In the authors’ experience, AF with acne also often are concerned with photoaging. In addition to serving as the cornerstone of acne therapy, many women are aware of the benefits of retinoids for treating signs of photoaging and are pleased to utilize retinoids as part of an acne regimen. As clinicians, the authors agree with the recent article published by Dreno et al recommending a general treatment approach that targets the clinical presentation and incorporating general lifestyle factors, such as desire for treatment of photoaging, presence of pigmentary problems, and presence of scars.
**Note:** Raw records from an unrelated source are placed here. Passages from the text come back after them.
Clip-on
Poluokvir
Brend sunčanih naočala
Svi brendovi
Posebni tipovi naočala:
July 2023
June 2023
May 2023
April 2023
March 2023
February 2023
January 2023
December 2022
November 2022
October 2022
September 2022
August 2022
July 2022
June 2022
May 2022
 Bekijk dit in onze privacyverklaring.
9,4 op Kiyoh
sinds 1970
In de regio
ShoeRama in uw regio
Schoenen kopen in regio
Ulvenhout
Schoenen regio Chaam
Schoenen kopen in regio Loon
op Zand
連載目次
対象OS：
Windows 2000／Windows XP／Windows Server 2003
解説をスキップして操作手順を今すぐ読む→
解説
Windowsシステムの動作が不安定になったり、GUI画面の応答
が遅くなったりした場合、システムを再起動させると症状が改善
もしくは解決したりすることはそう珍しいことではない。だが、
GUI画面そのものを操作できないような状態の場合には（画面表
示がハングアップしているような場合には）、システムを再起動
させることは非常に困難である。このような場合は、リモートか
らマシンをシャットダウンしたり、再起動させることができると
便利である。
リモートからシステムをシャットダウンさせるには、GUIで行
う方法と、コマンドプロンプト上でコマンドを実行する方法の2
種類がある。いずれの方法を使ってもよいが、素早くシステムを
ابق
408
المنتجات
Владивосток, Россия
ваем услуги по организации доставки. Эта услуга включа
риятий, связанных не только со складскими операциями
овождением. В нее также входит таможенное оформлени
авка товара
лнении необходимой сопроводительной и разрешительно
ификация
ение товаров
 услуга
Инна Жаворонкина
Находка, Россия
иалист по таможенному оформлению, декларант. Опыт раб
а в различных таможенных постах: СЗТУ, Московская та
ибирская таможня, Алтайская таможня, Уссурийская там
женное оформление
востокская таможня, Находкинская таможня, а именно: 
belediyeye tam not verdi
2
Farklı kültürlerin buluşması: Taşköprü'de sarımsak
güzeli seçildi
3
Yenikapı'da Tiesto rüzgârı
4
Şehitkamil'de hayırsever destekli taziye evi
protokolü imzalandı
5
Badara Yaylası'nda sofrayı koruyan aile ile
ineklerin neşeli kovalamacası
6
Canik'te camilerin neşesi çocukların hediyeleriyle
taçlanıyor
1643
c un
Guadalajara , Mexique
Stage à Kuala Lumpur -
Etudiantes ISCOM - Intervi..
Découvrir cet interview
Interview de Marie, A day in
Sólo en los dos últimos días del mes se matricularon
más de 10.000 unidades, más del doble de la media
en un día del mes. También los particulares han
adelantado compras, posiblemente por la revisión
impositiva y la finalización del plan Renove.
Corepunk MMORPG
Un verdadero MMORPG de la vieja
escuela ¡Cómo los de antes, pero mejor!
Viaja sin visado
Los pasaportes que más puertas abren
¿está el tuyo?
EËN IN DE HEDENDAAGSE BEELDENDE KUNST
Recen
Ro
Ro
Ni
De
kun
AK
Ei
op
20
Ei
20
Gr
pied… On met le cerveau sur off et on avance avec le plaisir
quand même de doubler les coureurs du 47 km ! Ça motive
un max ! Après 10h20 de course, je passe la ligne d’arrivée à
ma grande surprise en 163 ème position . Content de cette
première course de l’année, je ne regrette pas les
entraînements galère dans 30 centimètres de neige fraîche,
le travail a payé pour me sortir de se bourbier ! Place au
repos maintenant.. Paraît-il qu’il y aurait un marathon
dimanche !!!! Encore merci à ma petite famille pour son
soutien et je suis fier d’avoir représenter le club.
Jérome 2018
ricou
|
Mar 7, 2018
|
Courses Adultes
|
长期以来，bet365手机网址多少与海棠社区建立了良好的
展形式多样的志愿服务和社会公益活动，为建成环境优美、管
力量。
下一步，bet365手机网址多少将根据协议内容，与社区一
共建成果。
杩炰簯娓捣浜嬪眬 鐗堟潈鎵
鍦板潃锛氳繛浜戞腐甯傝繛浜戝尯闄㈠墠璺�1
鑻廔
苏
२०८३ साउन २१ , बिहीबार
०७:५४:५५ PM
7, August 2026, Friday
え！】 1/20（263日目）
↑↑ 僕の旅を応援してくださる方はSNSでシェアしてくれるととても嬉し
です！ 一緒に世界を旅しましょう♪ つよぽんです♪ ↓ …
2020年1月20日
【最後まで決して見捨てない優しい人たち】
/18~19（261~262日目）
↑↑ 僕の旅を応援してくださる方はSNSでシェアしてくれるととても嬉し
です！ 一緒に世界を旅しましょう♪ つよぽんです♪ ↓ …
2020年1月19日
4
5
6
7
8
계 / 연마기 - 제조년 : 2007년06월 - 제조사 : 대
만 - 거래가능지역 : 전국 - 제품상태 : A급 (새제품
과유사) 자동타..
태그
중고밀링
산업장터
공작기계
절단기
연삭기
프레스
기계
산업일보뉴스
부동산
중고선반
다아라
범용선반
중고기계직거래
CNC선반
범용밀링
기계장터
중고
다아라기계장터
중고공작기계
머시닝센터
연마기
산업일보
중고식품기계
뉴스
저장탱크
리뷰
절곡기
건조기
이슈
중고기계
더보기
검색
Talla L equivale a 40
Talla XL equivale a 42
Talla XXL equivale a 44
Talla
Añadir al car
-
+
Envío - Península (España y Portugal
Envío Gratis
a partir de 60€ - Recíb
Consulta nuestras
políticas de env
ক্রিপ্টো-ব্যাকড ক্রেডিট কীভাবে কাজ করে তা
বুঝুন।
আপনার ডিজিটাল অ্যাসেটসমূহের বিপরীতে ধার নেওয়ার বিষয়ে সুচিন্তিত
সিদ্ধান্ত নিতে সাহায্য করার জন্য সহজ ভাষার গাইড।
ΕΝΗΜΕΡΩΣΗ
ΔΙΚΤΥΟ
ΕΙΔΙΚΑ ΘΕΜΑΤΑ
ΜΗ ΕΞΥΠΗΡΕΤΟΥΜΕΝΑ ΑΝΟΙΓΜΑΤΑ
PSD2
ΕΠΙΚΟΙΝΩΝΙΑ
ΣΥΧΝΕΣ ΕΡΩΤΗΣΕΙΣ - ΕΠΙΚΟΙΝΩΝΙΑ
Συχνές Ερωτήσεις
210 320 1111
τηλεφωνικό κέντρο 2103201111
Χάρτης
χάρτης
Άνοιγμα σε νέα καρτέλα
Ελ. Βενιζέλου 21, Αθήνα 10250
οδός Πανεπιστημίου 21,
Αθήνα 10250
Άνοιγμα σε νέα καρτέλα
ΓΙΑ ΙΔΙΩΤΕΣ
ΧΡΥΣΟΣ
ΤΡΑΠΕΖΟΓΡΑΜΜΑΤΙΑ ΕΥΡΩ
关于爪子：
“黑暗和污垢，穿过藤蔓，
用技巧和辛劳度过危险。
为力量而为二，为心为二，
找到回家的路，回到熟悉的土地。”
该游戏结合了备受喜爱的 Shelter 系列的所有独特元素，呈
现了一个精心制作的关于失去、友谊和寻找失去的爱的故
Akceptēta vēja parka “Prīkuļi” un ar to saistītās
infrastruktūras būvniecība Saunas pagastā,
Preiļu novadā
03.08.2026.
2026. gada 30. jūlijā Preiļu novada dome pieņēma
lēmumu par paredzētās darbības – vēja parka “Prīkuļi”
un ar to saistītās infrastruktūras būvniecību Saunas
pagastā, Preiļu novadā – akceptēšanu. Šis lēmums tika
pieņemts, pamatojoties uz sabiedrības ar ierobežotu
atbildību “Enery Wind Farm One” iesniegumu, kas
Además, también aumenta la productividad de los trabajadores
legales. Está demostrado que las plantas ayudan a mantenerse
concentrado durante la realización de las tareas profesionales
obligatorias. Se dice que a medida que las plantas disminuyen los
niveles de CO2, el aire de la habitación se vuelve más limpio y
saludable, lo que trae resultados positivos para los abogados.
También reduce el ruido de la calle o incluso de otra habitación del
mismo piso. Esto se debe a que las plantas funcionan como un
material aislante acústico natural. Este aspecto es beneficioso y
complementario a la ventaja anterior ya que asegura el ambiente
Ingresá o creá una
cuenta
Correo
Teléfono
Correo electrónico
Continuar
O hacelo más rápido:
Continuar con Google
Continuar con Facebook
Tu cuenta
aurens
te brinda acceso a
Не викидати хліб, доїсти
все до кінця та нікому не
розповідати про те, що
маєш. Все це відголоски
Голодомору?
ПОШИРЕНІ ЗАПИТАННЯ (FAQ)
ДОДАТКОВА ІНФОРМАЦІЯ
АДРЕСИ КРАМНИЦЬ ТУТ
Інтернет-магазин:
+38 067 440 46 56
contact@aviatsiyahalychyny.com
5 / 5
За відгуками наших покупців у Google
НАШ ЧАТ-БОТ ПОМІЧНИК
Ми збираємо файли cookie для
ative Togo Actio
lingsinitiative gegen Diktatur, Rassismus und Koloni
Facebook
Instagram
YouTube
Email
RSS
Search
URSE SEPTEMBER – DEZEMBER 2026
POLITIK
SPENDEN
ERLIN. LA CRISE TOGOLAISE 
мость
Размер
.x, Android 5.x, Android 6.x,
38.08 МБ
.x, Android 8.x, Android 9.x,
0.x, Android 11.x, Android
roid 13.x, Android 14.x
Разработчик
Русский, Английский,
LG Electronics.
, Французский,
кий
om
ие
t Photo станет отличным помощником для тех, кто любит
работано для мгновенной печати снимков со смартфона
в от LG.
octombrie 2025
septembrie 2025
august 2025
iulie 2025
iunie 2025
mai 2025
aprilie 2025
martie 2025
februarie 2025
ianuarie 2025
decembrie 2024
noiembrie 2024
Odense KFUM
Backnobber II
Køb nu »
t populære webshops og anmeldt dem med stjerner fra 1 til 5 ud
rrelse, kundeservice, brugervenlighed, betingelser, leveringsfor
A large proportion of AF with acne have a clinical presentation similar to teen-aged (youth) acne. The general treatment approach in AF with acne should include agents that target the lesions present and for most patients likely should include a topical retinoid plus antimicrobial as is standard for younger acne sufferers. The acne therapeutic strategy for AF also has to take into account the risk of adverse events linked to hormonal treatment or even low doses of isotretinoin. Available studies demonstrate that at least a subset of AF responds as well, if not better, than YF treated with topical therapies. The fixed-dose combination product A-BPO gel is a suitable treatment for acne in AF 25 years and older as it targets multiple pathophysiologic factors of acne and has a rapid onset of action. It has an overall profile in AF that is similar to that observed in YF. A-BPO gel is efficacious, well-tolerated, and has a good safety profile in a wide range of acne subjects, including AF.